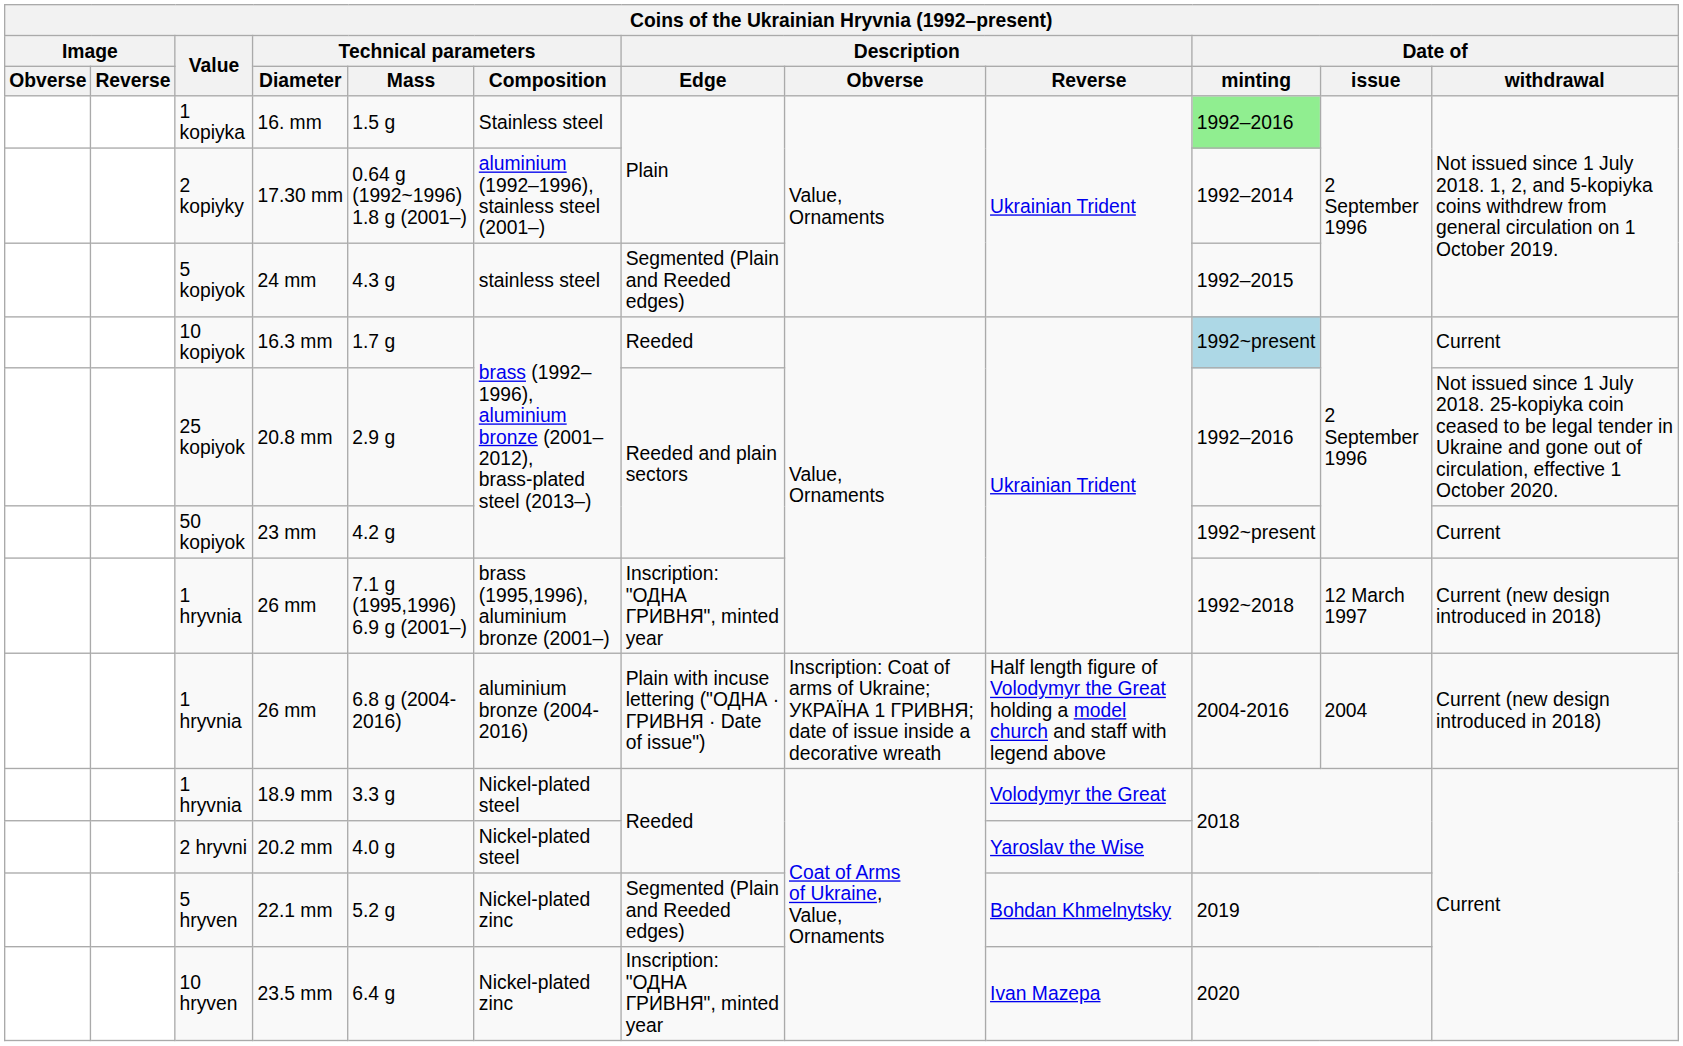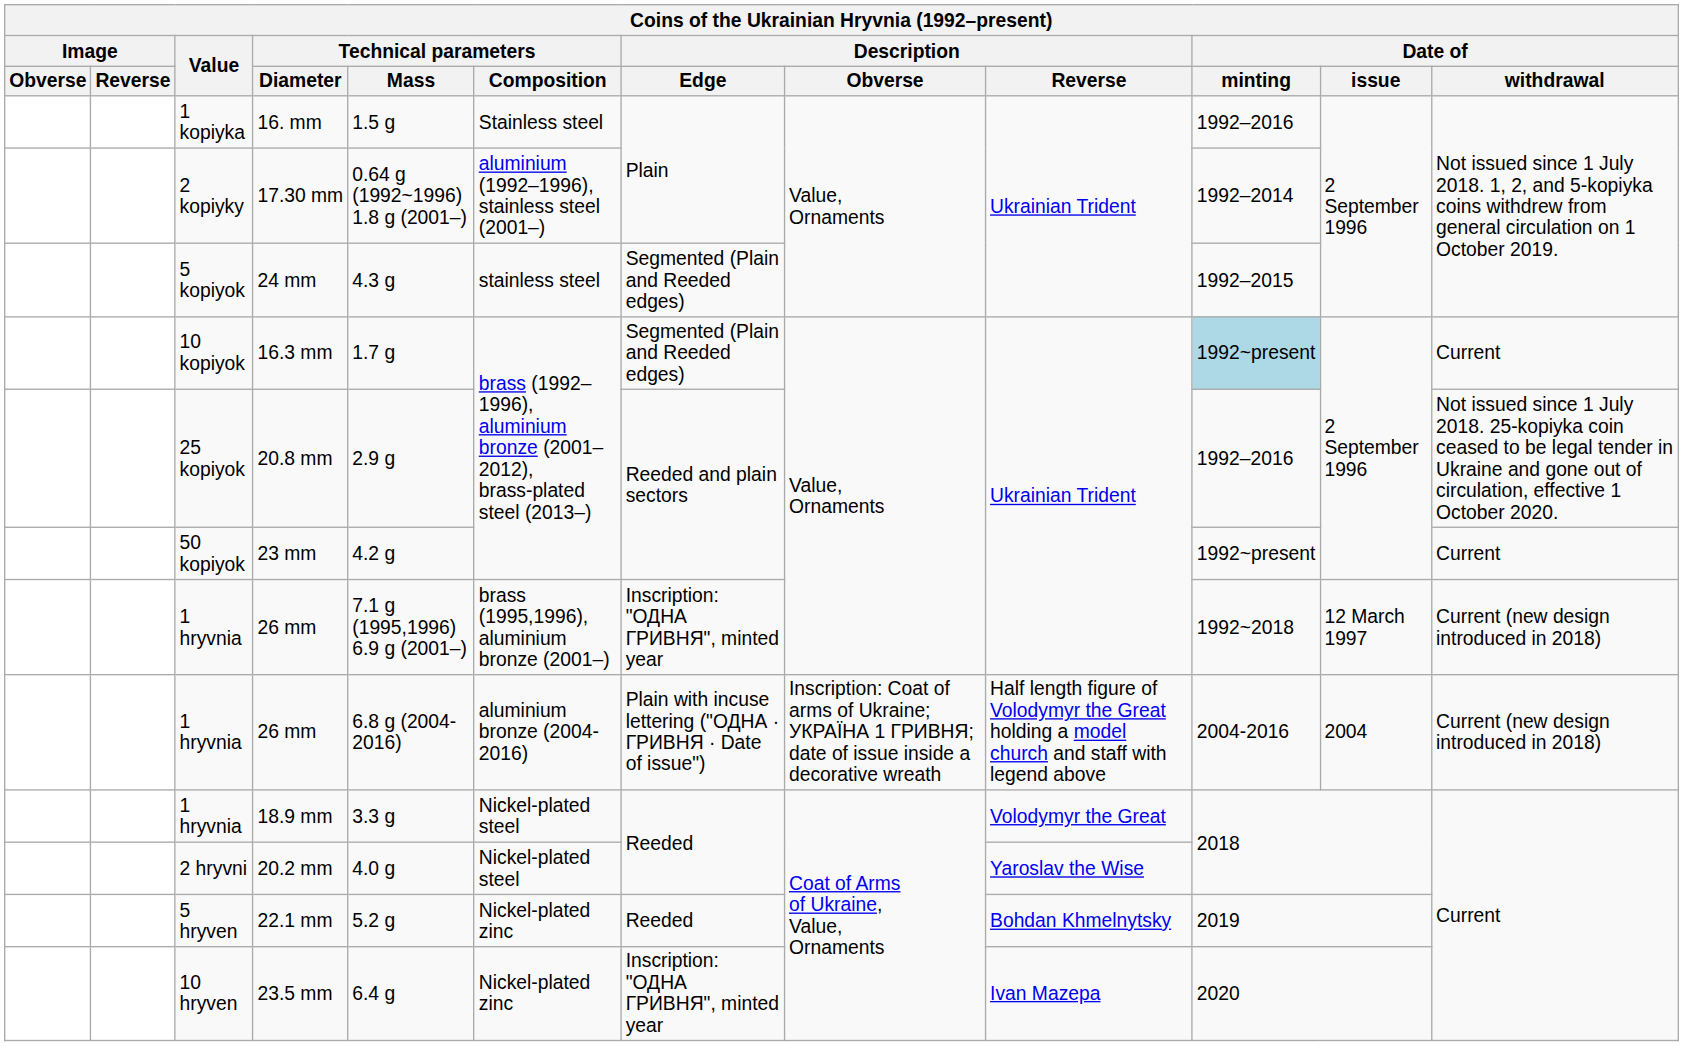16. mm | Date of / minting: lightgreen background -> no background
16.3 mm | Description / Edge: Reeded -> Segmented (Plain and Reeded edges)
22.1 mm | Description / Edge: Segmented (Plain and Reeded edges) -> Reeded
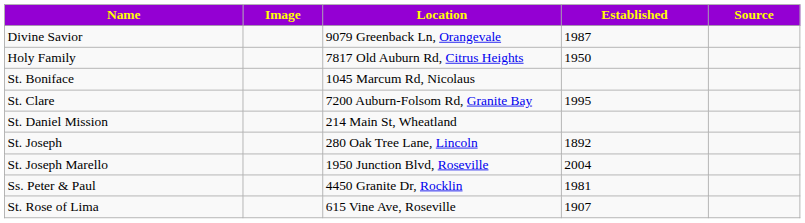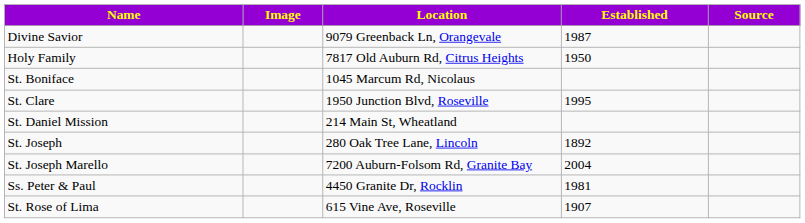St. Clare | Location: 7200 Auburn-Folsom Rd, Granite Bay -> 1950 Junction Blvd, Roseville
St. Joseph Marello | Location: 1950 Junction Blvd, Roseville -> 7200 Auburn-Folsom Rd, Granite Bay
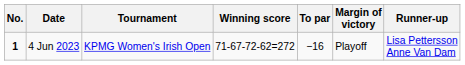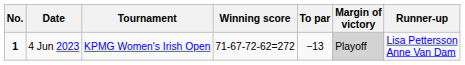4 Jun 2023 | To par: −16 -> −13
4 Jun 2023 | Margin of victory: no background -> lightgrey background
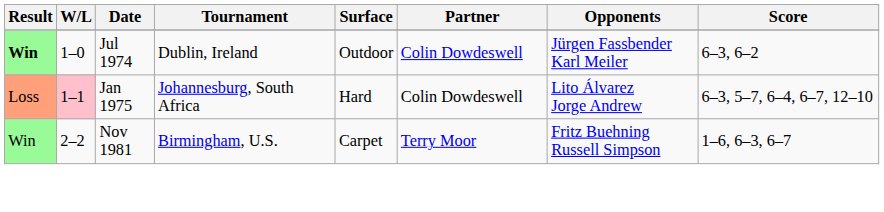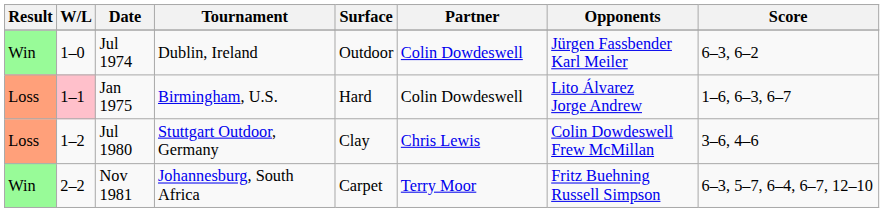Jul 1974 | Result: bold -> normal
Jan 1975 | Tournament: Johannesburg, South Africa -> Birmingham, U.S.
Jan 1975 | Score: 6–3, 5–7, 6–4, 6–7, 12–10 -> 1–6, 6–3, 6–7
+ row: Loss | 1–2 | Jul 1980 | Stuttgart Outdoor, Germany | Clay | Chris Lewis | Colin Dowdeswell Frew McMillan | 3–6, 4–6
Nov 1981 | Tournament: Birmingham, U.S. -> Johannesburg, South Africa
Nov 1981 | Score: 1–6, 6–3, 6–7 -> 6–3, 5–7, 6–4, 6–7, 12–10
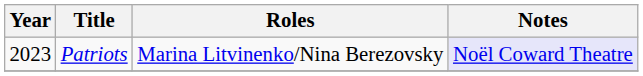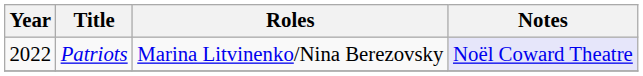Patriots | Year: 2023 -> 2022
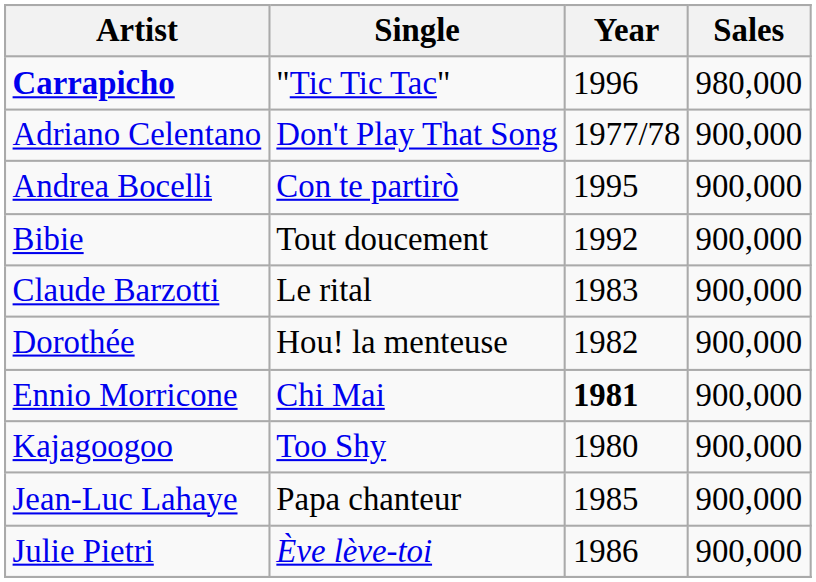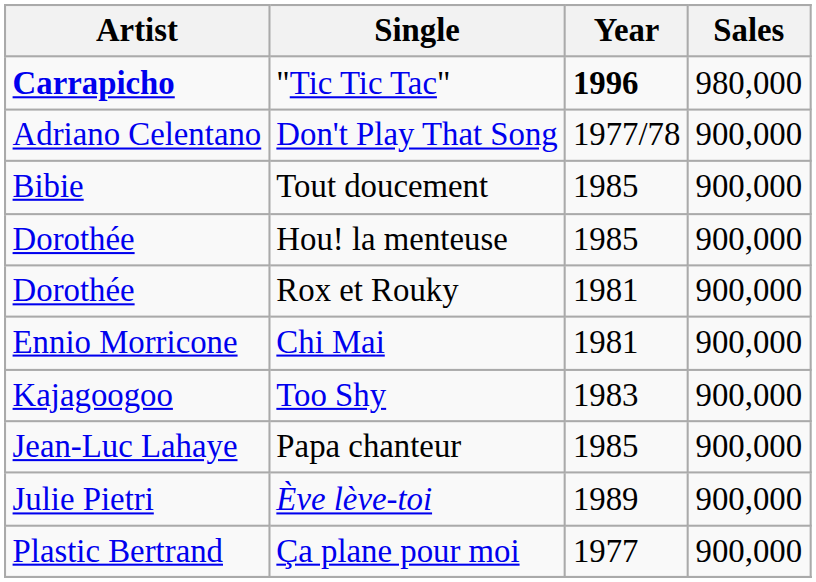"Tic Tic Tac" | Year: normal -> bold
- row: Andrea Bocelli | Con te partirò | 1995 | 900,000
Tout doucement | Year: 1992 -> 1985
- row: Claude Barzotti | Le rital | 1983 | 900,000
Hou! la menteuse | Year: 1982 -> 1985
+ row: Dorothée | Rox et Rouky | 1981 | 900,000
Chi Mai | Year: bold -> normal
Too Shy | Year: 1980 -> 1983
Ève lève-toi | Year: 1986 -> 1989
+ row: Plastic Bertrand | Ça plane pour moi | 1977 | 900,000
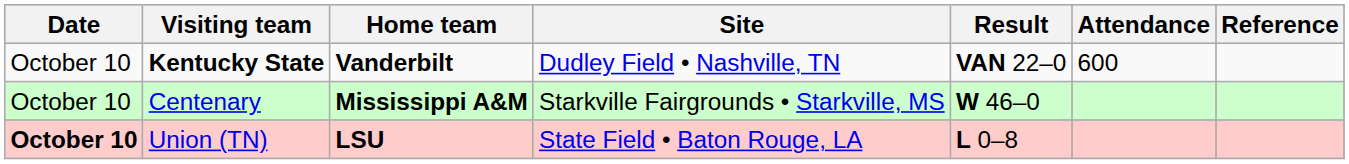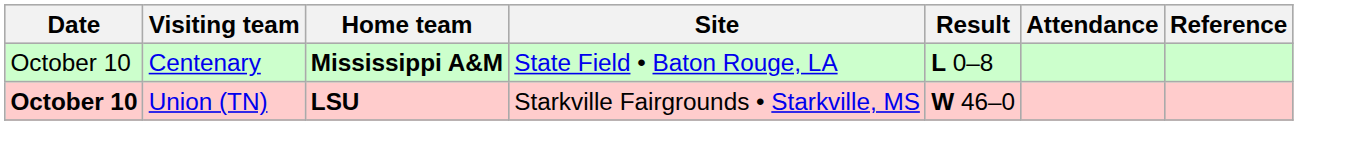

________________________________________

**GIVEN TASK:**
Rename every "Year" in the lines above to "Release year" and give all the lines back otherwise unchanged. Leave the pictures out.

**THE REPLY:**
16. mm | Date of / minting: lightgreen background -> no background
16.3 mm | Description / Edge: Reeded -> Segmented (Plain and Reeded edges)
22.1 mm | Description / Edge: Segmented (Plain and Reeded edges) -> Reeded
St. Clare | Location: 7200 Auburn-Folsom Rd, Granite Bay -> 1950 Junction Blvd, Roseville
St. Joseph Marello | Location: 1950 Junction Blvd, Roseville -> 7200 Auburn-Folsom Rd, Granite Bay
4 Jun 2023 | To par: −16 -> −13
4 Jun 2023 | Margin of victory: no background -> lightgrey background
Jul 1974 | Result: bold -> normal
Jan 1975 | Tournament: Johannesburg, South Africa -> Birmingham, U.S.
Jan 1975 | Score: 6–3, 5–7, 6–4, 6–7, 12–10 -> 1–6, 6–3, 6–7
+ row: Loss | 1–2 | Jul 1980 | Stuttgart Outdoor, Germany | Clay | Chris Lewis | Colin Dowdeswell Frew McMillan | 3–6, 4–6
Nov 1981 | Tournament: Birmingham, U.S. -> Johannesburg, South Africa
Nov 1981 | Score: 1–6, 6–3, 6–7 -> 6–3, 5–7, 6–4, 6–7, 12–10
Patriots | Release year: 2023 -> 2022
"Tic Tic Tac" | Release year: normal -> bold
- row: Andrea Bocelli | Con te partirò | 1995 | 900,000
Tout doucement | Release year: 1992 -> 1985
- row: Claude Barzotti | Le rital | 1983 | 900,000
Hou! la menteuse | Release year: 1982 -> 1985
+ row: Dorothée | Rox et Rouky | 1981 | 900,000
Chi Mai | Release year: bold -> normal
Too Shy | Release year: 1980 -> 1983
Ève lève-toi | Release year: 1986 -> 1989
+ row: Plastic Bertrand | Ça plane pour moi | 1977 | 900,000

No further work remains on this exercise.